The Galleries Lafayette upscale department store is one of the most impressive sights in Paris. Enjoy the interior architecture, special displays and exhibits, and the view from the rooftop terrace accessible from 9:30 a.m.–7:30 p.m. daily. The Art Nouveau architecture with a stained-glass dome is worth seeing. The flagship store is located on Boulevard Haussmann in the 9th arrondissement.
The Paris Museum of Modern Art (Musée d’Art moderne de la Ville de Paris), located at 2–14 avenue de New York, houses nearly 15,000 works in its permanent collection. Representing some of the most popular artists of the 20th and 21st centuries including Pablo Picasso, Henri Matisse, and Marc Chagall, the contemporary art exhibits are open free of charge from 10 a.m.–6 p.m. Tuesday through Sunday. Special touring exhibits may charge a fee (children and the disabled can see these exhibits free of charge).

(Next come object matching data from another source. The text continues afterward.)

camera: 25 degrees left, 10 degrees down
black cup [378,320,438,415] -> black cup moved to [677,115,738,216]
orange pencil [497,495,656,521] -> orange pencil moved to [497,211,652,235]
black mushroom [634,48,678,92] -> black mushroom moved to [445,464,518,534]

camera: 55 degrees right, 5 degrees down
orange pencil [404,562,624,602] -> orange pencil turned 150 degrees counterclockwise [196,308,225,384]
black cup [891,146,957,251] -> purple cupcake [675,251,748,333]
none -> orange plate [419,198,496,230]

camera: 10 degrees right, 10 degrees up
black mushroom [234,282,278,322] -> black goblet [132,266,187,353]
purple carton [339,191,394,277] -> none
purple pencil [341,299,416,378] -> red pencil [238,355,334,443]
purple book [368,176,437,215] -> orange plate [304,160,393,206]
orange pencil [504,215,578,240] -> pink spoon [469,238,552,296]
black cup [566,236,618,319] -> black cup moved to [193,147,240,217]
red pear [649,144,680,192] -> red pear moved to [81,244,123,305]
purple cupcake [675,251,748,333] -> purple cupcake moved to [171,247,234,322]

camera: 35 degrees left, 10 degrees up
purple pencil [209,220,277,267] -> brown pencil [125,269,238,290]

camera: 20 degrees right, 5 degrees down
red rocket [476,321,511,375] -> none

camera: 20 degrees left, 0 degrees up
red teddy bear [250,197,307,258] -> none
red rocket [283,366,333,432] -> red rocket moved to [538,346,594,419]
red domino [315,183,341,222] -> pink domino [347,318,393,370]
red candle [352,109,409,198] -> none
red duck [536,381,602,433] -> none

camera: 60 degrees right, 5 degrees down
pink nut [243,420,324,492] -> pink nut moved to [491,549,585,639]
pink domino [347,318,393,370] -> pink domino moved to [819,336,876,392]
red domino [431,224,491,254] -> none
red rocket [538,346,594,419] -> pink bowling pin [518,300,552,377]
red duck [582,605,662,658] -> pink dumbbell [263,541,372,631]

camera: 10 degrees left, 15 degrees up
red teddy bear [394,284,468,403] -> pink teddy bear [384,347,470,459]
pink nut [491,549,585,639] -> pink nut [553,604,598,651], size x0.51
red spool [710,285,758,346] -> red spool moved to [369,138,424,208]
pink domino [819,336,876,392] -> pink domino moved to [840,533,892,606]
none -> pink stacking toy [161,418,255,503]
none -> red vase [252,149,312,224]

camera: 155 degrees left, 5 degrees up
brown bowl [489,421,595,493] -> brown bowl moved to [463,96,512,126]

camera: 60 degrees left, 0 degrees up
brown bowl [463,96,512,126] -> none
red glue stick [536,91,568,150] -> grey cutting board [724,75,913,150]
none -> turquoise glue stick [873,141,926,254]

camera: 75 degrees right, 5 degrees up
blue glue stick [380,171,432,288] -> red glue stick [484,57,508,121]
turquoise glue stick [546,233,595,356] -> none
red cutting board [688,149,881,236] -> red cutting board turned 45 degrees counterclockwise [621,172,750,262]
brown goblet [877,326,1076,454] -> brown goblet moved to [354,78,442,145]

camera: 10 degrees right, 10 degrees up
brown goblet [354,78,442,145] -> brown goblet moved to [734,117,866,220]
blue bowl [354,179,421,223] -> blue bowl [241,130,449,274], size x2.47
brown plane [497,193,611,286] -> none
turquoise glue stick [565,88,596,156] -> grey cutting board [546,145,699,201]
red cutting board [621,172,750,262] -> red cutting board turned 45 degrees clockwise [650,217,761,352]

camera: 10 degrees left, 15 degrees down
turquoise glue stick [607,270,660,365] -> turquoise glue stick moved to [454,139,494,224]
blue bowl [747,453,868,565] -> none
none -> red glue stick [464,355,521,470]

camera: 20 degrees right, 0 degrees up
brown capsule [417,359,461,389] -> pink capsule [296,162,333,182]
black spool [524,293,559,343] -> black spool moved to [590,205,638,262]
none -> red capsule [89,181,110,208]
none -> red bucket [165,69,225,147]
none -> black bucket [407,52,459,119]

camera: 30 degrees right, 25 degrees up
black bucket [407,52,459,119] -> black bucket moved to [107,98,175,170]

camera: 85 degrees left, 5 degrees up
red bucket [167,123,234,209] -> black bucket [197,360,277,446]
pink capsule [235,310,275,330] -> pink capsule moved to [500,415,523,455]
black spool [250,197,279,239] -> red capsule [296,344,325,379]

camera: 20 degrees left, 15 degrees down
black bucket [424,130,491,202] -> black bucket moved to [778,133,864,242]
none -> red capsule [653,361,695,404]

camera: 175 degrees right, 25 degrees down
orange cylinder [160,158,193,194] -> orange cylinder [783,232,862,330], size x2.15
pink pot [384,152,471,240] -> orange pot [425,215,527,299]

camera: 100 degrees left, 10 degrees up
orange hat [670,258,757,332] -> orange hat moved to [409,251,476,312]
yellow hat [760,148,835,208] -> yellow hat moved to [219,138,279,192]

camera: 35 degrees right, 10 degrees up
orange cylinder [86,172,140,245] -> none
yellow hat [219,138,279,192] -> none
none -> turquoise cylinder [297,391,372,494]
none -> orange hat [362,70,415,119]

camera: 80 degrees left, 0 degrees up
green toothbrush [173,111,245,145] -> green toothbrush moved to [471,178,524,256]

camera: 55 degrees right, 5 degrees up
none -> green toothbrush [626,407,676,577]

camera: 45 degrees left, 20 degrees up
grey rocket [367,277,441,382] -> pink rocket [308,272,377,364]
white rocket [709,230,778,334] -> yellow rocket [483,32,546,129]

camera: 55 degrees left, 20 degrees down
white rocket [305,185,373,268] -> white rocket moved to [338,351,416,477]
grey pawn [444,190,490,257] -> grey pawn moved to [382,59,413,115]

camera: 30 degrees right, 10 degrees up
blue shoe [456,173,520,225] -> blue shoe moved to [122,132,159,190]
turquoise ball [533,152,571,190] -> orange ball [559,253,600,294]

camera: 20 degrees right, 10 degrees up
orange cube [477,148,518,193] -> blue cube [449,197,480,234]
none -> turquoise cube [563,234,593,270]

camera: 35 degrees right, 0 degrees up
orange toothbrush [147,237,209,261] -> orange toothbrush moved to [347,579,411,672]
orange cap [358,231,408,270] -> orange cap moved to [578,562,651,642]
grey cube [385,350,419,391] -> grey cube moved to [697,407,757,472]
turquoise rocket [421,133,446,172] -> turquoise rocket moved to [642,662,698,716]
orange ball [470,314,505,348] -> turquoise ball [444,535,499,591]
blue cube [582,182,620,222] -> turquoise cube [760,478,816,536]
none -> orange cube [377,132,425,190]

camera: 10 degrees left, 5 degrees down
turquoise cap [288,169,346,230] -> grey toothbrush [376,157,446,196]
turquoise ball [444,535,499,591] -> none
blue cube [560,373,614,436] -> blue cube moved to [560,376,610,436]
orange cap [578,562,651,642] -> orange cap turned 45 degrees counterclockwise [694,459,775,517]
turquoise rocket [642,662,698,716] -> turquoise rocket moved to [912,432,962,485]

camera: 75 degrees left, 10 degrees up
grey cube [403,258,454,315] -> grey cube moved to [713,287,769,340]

Visit the Marché aux Fleurs (Flower market), which has been in operation since 1830. The market is close to Cathedral Notre-Dame on Place Louis Lépine between the cathedral and Sainte-Chapelle chapel. The market consists of both covered and open-air stalls and sells seasonal flowers, orchids, houseplants, and landscaping plants. The market is open daily from 8 a.m. to 7:30 p.m.